A threat actor has been caught using AI-generated malware in a real network intrusion, deploying a PowerShell script that an assistant had "vibe-coded" to map out an Active Directory environment.
In a report published on July 8, Huntress said it recovered and rebuilt the script from an incident on June 3, calling it a "case study in how criminals are weaponizing AI."
Vibe coding, generating software by prompting an AI in plain language rather than writing it manually, has handed even mediocre attackers the ability to spin up bespoke, one-off tools.
A Script With AI Fingerprints
The tool observed by Huntress was titled "100% Working AD Information Gathering Script - FULLY FIXED," a phrase the firm said betrayed a back-and-forth with a large language model (LLM), errors pasted in until it worked.
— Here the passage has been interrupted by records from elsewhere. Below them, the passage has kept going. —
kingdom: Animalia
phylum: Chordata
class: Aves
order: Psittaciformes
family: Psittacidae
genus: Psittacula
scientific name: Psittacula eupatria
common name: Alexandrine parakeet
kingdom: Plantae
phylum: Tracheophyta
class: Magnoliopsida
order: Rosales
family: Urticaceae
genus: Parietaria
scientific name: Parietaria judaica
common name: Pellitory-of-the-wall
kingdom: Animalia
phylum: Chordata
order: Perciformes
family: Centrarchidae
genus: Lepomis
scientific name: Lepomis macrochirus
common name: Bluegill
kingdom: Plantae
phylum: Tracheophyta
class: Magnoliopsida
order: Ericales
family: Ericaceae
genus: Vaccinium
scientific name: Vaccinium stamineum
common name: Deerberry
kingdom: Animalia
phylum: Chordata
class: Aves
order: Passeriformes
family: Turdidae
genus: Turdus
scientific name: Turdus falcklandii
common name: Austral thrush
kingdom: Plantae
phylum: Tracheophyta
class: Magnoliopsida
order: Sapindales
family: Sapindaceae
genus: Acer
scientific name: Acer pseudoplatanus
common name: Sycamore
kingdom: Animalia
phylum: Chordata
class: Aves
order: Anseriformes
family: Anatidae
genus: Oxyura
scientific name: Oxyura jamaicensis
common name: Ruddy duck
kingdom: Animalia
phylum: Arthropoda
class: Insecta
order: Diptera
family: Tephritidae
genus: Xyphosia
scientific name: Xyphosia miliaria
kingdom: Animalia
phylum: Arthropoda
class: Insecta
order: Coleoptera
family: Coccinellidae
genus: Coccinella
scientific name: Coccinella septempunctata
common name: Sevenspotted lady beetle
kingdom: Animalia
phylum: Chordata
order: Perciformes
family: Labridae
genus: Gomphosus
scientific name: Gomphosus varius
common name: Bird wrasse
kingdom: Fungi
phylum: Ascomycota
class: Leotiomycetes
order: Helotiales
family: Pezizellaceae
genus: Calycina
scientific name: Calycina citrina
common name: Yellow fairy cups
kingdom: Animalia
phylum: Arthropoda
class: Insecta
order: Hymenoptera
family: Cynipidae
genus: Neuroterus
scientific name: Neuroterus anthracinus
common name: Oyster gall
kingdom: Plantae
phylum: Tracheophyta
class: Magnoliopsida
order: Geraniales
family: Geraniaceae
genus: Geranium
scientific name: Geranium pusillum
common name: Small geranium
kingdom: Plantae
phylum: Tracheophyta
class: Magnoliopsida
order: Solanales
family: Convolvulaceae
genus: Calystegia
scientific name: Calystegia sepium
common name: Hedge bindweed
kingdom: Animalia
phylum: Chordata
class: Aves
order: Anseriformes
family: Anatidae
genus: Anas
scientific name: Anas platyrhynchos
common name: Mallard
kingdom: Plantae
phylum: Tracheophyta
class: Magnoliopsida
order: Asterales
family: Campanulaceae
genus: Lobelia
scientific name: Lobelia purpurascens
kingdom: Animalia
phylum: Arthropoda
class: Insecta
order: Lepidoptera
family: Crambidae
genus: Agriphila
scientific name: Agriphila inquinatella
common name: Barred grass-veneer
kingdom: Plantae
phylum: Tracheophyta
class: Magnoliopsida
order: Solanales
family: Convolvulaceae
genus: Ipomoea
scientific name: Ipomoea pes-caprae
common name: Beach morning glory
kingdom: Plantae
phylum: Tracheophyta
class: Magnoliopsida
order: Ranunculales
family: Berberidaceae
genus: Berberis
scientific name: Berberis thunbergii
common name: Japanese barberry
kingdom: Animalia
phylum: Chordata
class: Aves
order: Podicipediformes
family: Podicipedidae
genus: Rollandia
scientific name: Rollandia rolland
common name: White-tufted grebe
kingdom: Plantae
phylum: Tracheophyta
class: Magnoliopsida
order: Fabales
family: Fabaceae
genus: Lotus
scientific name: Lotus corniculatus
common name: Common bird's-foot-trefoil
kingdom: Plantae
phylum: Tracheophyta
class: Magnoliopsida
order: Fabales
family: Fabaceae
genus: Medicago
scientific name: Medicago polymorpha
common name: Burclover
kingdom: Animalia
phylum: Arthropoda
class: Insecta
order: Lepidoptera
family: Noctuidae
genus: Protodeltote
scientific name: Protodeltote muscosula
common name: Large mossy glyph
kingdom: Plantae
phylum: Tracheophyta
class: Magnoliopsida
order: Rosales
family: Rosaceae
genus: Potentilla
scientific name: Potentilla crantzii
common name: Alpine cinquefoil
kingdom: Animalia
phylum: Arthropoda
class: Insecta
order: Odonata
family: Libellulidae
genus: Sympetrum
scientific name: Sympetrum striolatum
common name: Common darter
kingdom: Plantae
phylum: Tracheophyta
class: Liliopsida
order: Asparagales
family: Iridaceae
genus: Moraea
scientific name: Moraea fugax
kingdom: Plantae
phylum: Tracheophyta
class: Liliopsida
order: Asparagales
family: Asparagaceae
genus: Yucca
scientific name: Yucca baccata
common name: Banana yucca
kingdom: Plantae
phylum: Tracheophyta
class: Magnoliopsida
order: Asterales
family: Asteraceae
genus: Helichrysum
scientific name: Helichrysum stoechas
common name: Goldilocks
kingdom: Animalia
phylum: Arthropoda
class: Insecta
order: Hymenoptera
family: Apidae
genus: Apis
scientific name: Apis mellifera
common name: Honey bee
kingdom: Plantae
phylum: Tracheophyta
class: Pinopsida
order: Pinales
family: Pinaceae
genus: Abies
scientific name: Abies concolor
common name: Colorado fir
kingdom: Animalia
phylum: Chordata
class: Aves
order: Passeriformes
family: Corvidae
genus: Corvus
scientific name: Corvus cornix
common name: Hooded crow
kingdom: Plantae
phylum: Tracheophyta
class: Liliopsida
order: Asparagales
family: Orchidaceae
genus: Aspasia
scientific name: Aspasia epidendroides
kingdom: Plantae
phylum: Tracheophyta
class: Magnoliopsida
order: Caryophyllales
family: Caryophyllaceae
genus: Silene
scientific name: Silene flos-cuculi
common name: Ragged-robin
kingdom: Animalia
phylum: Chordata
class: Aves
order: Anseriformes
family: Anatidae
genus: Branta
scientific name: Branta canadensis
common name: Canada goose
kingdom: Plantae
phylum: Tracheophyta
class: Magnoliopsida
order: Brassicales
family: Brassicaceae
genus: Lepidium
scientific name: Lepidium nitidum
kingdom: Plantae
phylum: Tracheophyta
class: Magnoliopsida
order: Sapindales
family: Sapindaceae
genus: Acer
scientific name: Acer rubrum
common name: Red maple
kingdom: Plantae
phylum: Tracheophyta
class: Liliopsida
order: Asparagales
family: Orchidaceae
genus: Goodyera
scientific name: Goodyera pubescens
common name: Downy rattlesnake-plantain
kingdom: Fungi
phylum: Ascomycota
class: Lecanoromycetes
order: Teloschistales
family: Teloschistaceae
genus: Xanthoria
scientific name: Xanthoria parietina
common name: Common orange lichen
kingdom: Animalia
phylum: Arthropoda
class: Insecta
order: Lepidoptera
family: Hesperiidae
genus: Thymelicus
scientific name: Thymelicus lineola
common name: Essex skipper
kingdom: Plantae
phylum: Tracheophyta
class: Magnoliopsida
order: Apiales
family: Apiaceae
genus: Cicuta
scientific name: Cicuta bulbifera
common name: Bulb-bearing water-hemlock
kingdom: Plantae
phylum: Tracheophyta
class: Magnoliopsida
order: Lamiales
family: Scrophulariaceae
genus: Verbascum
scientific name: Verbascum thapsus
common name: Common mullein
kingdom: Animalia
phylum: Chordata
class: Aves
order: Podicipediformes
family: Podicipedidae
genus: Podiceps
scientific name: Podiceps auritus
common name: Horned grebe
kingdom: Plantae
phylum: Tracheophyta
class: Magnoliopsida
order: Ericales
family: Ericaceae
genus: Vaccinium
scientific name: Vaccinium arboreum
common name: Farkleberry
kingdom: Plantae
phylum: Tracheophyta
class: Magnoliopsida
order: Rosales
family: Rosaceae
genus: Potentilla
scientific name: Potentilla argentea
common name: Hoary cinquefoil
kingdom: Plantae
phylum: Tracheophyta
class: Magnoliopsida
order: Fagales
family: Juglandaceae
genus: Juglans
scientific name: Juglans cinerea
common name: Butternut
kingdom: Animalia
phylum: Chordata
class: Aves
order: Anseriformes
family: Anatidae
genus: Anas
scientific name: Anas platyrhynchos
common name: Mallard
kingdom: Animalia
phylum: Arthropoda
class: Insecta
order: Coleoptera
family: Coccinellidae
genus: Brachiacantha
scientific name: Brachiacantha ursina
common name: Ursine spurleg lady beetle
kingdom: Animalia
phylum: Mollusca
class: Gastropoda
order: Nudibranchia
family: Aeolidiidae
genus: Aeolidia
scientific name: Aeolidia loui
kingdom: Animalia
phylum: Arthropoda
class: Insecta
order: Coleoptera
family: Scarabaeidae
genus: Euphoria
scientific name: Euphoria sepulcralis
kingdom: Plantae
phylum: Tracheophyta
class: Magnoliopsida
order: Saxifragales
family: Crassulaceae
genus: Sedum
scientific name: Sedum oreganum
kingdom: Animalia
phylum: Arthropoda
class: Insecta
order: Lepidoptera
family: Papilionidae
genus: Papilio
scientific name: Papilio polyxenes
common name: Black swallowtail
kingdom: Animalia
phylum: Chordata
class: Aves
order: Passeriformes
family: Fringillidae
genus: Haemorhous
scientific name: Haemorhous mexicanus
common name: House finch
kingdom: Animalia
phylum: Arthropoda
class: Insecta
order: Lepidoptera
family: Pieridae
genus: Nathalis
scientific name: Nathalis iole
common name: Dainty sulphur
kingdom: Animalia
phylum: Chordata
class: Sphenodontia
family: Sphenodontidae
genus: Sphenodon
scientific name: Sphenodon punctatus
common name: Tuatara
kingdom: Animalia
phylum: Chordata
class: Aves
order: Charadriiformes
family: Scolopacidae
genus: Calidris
The attacker had even left in a placeholder server name that the AI supplied as an example, copied across without editing.
Other giveaways, Huntress said, were the script's over-engineering, five separate fallback methods to find the domain controller where a human coder would pick one, and its fondness for colorful console output.
Once it located the controller, the script harvested Active Directory users, computers, groups and trusts into spreadsheets. It then generated a tidy HTML report summarizing the theft, a flourish the researchers believed the LLM had added on its own.
Read more on AI-generated malware in the wild: AI-Enabled Malware Now Actively Deployed, Says Google
The Same Playbook, Faster
Despite the novelty of such attacks, Huntress stressed that "AI isn't changing the game." The intrusion followed a familiar smash-and-grab: the attacker logged in over RDP with stolen credentials, staged tools in a common Windows folder and ran the vibe-coded script to scout the network.
Legitimate cloud tools, such as s5cmd and the utility SharpShares, then handled data exfiltration.
The catch for defenders is detection, Huntress warned. Because the script was one of a kind, never seen before and unlikely to appear again in the same form, the file hashes and signatures that antivirus tools rely on were useless against it.
"Vibe coding lowers the barrier to entry for cybercrime, allowing unsophisticated actors to generate highly capable, evasive tooling on the fly," the company said.
"While the code itself may be messy, over-engineered, and filled with AI hallmarks like left-behind comments, the threat it poses is very real. To combat this, defenders must abandon rigid, signature-based thinking and embrace behavioral analytics to catch the underlying actions that no LLM can hide."